Wednesday, June 03, 2009

Nancy Pelosi forgets her oath of office

House Speaker Nancy Pelosi has no idea what her oath of office is, nor does she understand her ostensible duties under the U.S. Constitution -- or so she implied in June 3rd remarks marking the unveiling of a statute honoring former President Ronald Reagan.
"President Eisenhower, President Reagan and all of us who take the oath of office know that our first responsibility is to protect and defend the American people, and that's why it's so appropriate that President Reagan's statue has contained within it chunks of the Berlin Wall as a symbol of his commitment to national security and his success."
This is wrong. Entirely wrong, actually. The president's oath of office says nothing about protecting and defending the American people, as Salon's Glenn Greenwald pointed out when a Brookings Institution "scholar" made that same erroneous claim while defending President Obama's support for indefinitely imprisoning those deemed threats to the United States.

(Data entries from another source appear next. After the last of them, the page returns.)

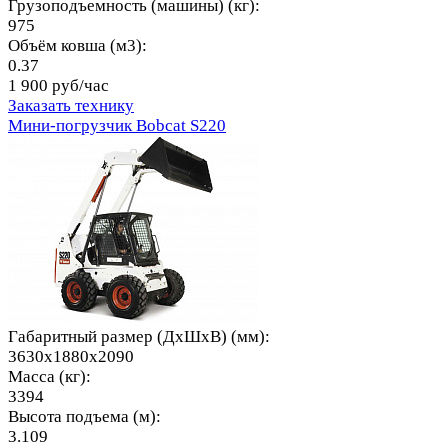
Грузоподъемность (машины) (кг):
975
Объём ковша (м3):
0.37
1 900 руб/час
Заказать технику
Мини-погрузчик Bobcat S220
Габаритный размер (ДхШхВ) (мм):
3630x1880x2090
Масса (кг):
3394
Высота подъема (м):
3.109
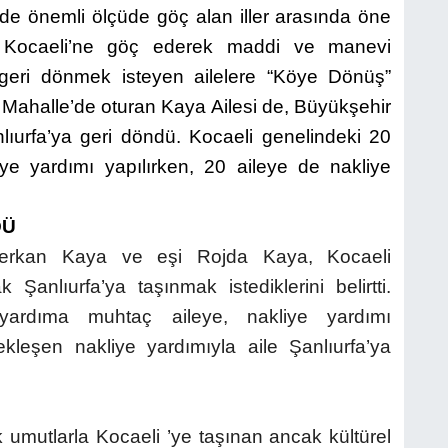
’de önemli ölçüde göç alan iller arasında öne
de Kocaeli’ne göç ederek maddi ve manevi
geri dönmek isteyen ailelere “Köye Dönüş”
i Mahalle’de oturan Kaya Ailesi de, Büyükşehir
lıurfa’ya geri döndü. Kocaeli genelindeki 20
ye yardımı yapılırken, 20 aileye de nakliye
DÜ
Serkan Kaya ve eşi Rojda Kaya, Kocaeli
Şanlıurfa’ya taşınmak istediklerini belirtti.
yardıma muhtaç aileye, nakliye yardımı
ekleşen nakliye yardımıyla aile Şanlıurfa’ya
umutlarla Kocaeli ’ye taşınan ancak kültürel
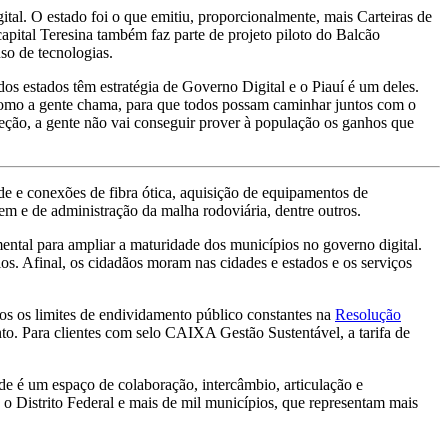
ital. O estado foi o que emitiu, proporcionalmente, mais Carteiras de
pital Teresina também faz parte de projeto piloto do Balcão
so de tecnologias.
os estados têm estratégia de Governo Digital e o Piauí é um deles.
 como a gente chama, para que todos possam caminhar juntos com o
eção, a gente não vai conseguir prover à população os ganhos que
de e conexões de fibra ótica, aquisição de equipamentos de
em e de administração da malha rodoviária, dentre outros.
ntal para ampliar a maturidade dos municípios no governo digital.
s. Afinal, os cidadãos moram nas cidades e estados e os serviços
dos os limites de endividamento público constantes na
Resolução
to. Para clientes com selo CAIXA Gestão Sustentável, a tarifa de
de é um espaço de colaboração, intercâmbio, articulação e
 o Distrito Federal e mais de mil municípios, que representam mais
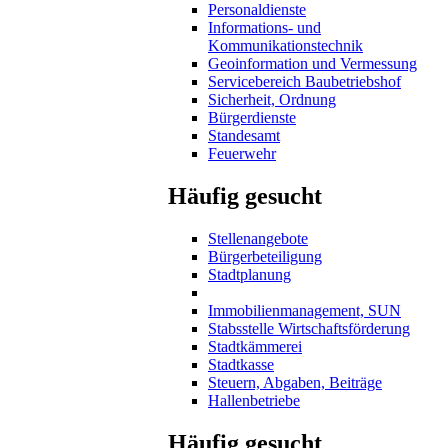
Personaldienste
Informations- und
Kommunikationstechnik
Geoinformation und Vermessung
Servicebereich Baubetriebshof
Sicherheit, Ordnung
Bürgerdienste
Standesamt
Feuerwehr
Häufig gesucht
Stellenangebote
Bürgerbeteiligung
Stadtplanung
Immobilienmanagement, SUN
Stabsstelle Wirtschaftsförderung
Stadtkämmerei
Stadtkasse
Steuern, Abgaben, Beiträge
Hallenbetriebe
Häufig gesucht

Rather, the oath of office all U.S. heads of state are required to swear by asserts the president will, to the best of his or her ability, "preserve, protect and defend the Constitution of the United States." That is, rather than anointing the president as America's Great Protecter defending us proles from the evildoers abroad, the oath states the president must seek to uphold constitutional protections and the rule of law. Understanding that distinction is crucial to putting in context the Bush/Obama administration's efforts to indefinitely imprison terrorism suspects in the name of national security while shredding the bill of rights along the way.

Of course, politicians have rarely been much influenced by a piece of paper signed hundreds of years ago by a bunch of white dudes in wigs -- how many divisions does Thomas Jefferson have anyway? Still, it would be nice if those in government at least pretended to abide by the document that ostensibly binds U.S. citizens in perpetuity to the "social contract" it purportedly represents.

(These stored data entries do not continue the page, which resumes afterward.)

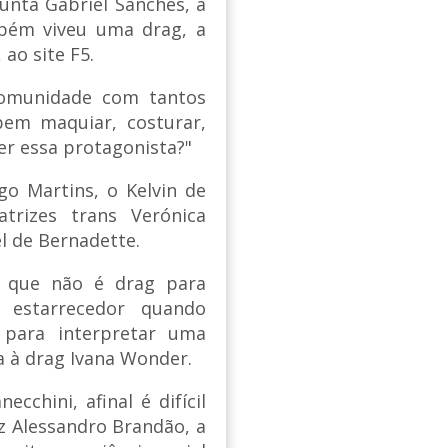
gunta Gabriel Sanches, a
mbém viveu uma drag, a
 ao site F5.
comunidade com tantos
bem maquiar, costurar,
er essa protagonista?"
go Martins, o Kelvin de
trizes trans Verónica
l de Bernadette.
 que não é drag para
 estarrecedor quando
 para interpretar uma
da à drag Ivana Wonder.
cchini, afinal é difícil
iz Alessandro Brandão, a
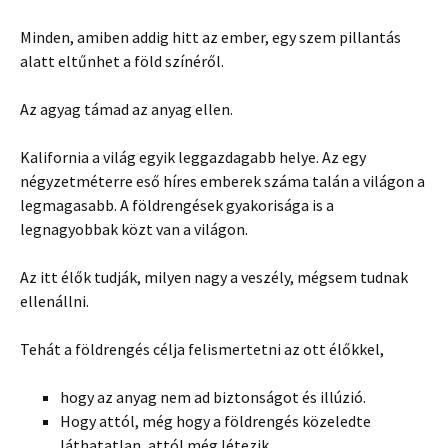
Minden, amiben addig hitt az ember, egy szem pillantás
alatt eltűnhet a föld színéről.
Az agyag támad az anyag ellen.
Kalifornia a világ egyik leggazdagabb helye. Az egy
négyzetméterre eső híres emberek száma talán a világon a
legmagasabb. A földrengések gyakorisága is a
legnagyobbak közt van a világon.
Az itt élők tudják, milyen nagy a veszély, mégsem tudnak
ellenállni.
Tehát a földrengés célja felismertetni az ott élőkkel,
hogy az anyag nem ad biztonságot és illúzió.
Hogy attól, még hogy a földrengés közeledte
láthatatlan, attól még létezik.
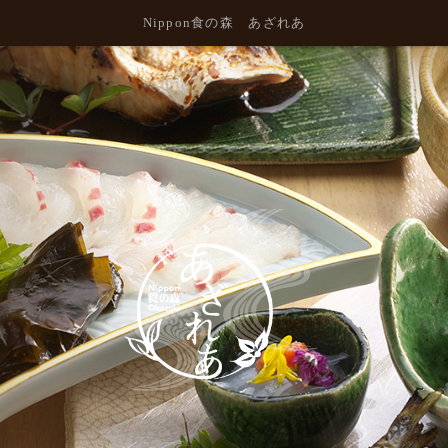
Nippon食の森 あざれあ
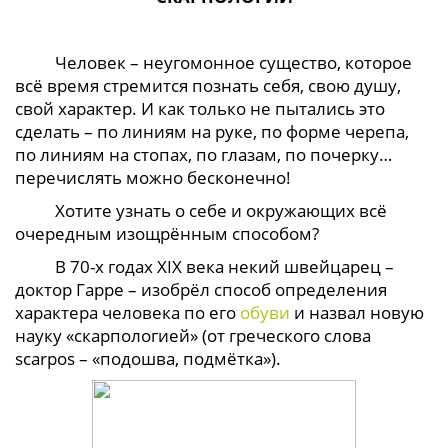
Человек – неугомонное существо, которое
всё время стремится познать себя, свою душу,
свой характер. И как только не пытались это
сделать – по линиям на руке, по форме черепа,
по линиям на стопах, по глазам, по почерку…
перечислять можно бесконечно!
Хотите узнать о себе и окружающих всё
очередным изощрённым способом?
В 70-х годах XIX века некий швейцарец –
доктор Гарре – изобрёл способ определения
характера человека по его
обуви
и назвал новую
науку «скарпологией» (от греческого слова
scarpos – «подошва, подмётка»).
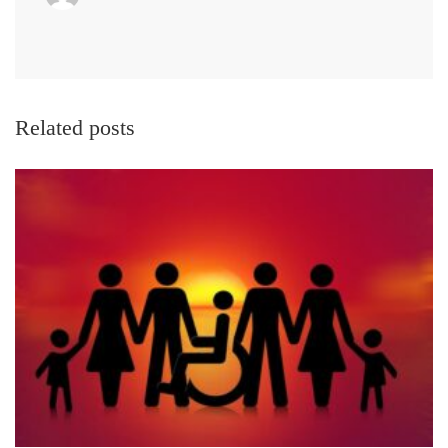
Related posts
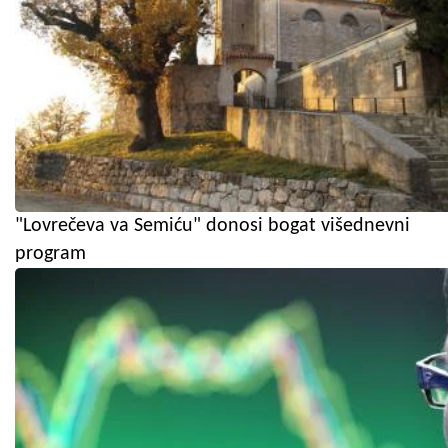
"Lovrečeva va Semiću" donosi bogat višednevni
program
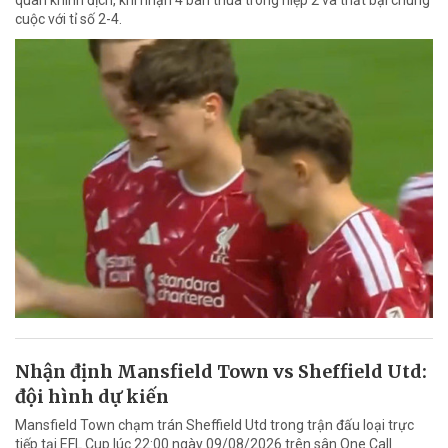
quan khinh địch, khi nhận 4 bàn thua trong hiệp 2 và thất bại chung
cuộc với tỉ số 2-4.
Nhận định Mansfield Town vs Sheffield Utd:
đội hình dự kiến
Mansfield Town chạm trán Sheffield Utd trong trận đấu loại trực
tiếp tại EFL Cup lúc 22:00 ngày 09/08/2026 trên sân One Call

Like most of her fellow lawmakers, however, Pelosi -- who herself took an oath to "support and defend the Constitution of the United States against all enemies, foreign and domestic" (again, no talk of protecting the homeland) -- has no desire to speak of constraints upon her political power, rather having every incentive to portray herself and her cohorts as the last line of defense between the barbarians at the gate and our beloved children.

But whether Pelosi is actually acknowledges or is even aware it is her responsibility to defend the Constitution or not is really of no consequence, for that particular piece of paper American politicians swear to uphold certainly hasn't stopped those in power from regularly trampling its protections for individual rights. As Lysander Spooner observed, "whether the Constitution really be one thing, or another, this much is certain – that it has either authorized such a government as we have had, or has been powerless to prevent it. In either case, it is unfit to exist."

Meanwhile. In dedicating a statue to a man who funded death squads in El Salvador and Nicaragua, resulting in the deaths of tens of thousands of innocent civilians, Pelosi had this to say about the ever-so inspiring example the Reagans provided to the American public:
President Reagan and Mrs. Reagan had one of the great love stories of all time, and the American people benefited from that. The support, the love that Mrs. Reagan gave the president were a source of joy to the American people, and, again, of strength to the president of the United States.
I was too young to remember the period, so a sincere question: Did anyone out there really find the marriage of Ronald and Nancy Reagan -- a modern day Anthony and Cleopatra, says Speaker Pelosi -- to be a "source of joy"?

1 comment:

  1. I think I can safely assume none of your readers found a source of joy the Reagan marriage. I can recall finding the constant trumpeting of it as a love story for the ages to be ridiculous and sad; an indictment of the hollowness and ghastly prurience of the trumpeters.